Work to be completed -
Rename "Features" to "Key Features" and write out again everything from the start of the lines down to the line containing "## Technologies Used", leaving all else unchanged.
START Records provided
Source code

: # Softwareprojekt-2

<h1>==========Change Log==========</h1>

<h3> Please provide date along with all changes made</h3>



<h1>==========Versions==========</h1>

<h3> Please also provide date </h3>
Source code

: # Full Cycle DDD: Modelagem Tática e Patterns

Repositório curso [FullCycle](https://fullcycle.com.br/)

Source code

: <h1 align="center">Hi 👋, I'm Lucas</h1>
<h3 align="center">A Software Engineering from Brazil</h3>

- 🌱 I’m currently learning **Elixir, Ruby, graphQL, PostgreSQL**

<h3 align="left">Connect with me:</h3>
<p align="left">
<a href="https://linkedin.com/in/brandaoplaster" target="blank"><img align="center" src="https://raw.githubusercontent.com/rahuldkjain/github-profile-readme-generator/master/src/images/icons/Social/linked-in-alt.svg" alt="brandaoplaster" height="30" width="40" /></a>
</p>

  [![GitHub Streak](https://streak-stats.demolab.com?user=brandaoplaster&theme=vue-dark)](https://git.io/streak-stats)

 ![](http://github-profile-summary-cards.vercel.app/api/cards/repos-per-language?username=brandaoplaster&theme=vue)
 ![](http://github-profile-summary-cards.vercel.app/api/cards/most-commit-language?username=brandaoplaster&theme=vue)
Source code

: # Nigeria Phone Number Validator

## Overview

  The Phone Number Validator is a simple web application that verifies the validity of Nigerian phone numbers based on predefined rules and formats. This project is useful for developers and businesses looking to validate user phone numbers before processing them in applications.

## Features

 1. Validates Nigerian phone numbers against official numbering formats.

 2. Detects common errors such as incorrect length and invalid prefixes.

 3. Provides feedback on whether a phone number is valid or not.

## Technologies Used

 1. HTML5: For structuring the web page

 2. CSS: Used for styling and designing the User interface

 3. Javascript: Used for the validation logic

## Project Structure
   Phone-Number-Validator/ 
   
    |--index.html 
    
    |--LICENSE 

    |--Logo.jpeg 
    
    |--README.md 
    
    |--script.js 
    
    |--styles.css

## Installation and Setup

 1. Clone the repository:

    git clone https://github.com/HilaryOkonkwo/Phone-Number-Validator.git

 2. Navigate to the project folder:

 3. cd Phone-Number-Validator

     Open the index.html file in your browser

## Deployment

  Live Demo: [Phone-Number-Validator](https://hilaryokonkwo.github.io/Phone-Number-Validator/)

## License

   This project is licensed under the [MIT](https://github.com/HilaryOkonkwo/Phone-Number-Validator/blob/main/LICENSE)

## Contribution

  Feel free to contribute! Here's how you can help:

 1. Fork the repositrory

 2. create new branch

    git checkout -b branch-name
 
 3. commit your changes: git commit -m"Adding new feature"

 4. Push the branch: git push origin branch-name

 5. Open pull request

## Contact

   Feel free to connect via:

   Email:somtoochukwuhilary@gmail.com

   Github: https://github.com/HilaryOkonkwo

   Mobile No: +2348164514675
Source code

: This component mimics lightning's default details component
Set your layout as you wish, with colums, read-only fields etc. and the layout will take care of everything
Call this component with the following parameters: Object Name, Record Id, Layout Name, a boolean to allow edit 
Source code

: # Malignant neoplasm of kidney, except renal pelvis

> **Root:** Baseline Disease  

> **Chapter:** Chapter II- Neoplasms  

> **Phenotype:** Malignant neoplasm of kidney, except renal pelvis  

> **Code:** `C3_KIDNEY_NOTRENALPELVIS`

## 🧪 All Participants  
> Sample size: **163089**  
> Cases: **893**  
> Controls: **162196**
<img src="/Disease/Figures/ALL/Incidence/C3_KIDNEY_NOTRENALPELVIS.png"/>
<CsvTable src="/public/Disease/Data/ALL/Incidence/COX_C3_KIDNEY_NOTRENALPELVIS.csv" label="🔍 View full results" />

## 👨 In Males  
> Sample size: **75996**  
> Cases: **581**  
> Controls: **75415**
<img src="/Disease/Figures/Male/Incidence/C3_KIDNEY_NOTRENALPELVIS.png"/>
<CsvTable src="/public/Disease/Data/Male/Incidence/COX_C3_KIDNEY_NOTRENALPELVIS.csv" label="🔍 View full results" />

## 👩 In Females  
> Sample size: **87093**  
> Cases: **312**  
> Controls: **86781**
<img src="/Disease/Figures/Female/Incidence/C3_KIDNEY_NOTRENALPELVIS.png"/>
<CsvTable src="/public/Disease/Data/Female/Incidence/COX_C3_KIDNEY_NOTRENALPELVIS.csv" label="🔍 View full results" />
END Records provided
Completed exercise -
Source code

: # Softwareprojekt-2

<h1>==========Change Log==========</h1>

<h3> Please provide date along with all changes made</h3>



<h1>==========Versions==========</h1>

<h3> Please also provide date </h3>
Source code

: # Full Cycle DDD: Modelagem Tática e Patterns

Repositório curso [FullCycle](https://fullcycle.com.br/)

Source code

: <h1 align="center">Hi 👋, I'm Lucas</h1>
<h3 align="center">A Software Engineering from Brazil</h3>

- 🌱 I’m currently learning **Elixir, Ruby, graphQL, PostgreSQL**

<h3 align="left">Connect with me:</h3>
<p align="left">
<a href="https://linkedin.com/in/brandaoplaster" target="blank"><img align="center" src="https://raw.githubusercontent.com/rahuldkjain/github-profile-readme-generator/master/src/images/icons/Social/linked-in-alt.svg" alt="brandaoplaster" height="30" width="40" /></a>
</p>

  [![GitHub Streak](https://streak-stats.demolab.com?user=brandaoplaster&theme=vue-dark)](https://git.io/streak-stats)

 ![](http://github-profile-summary-cards.vercel.app/api/cards/repos-per-language?username=brandaoplaster&theme=vue)
 ![](http://github-profile-summary-cards.vercel.app/api/cards/most-commit-language?username=brandaoplaster&theme=vue)
Source code

: # Nigeria Phone Number Validator

## Overview

  The Phone Number Validator is a simple web application that verifies the validity of Nigerian phone numbers based on predefined rules and formats. This project is useful for developers and businesses looking to validate user phone numbers before processing them in applications.

## Key Features

 1. Validates Nigerian phone numbers against official numbering formats.

 2. Detects common errors such as incorrect length and invalid prefixes.

 3. Provides feedback on whether a phone number is valid or not.

## Technologies Used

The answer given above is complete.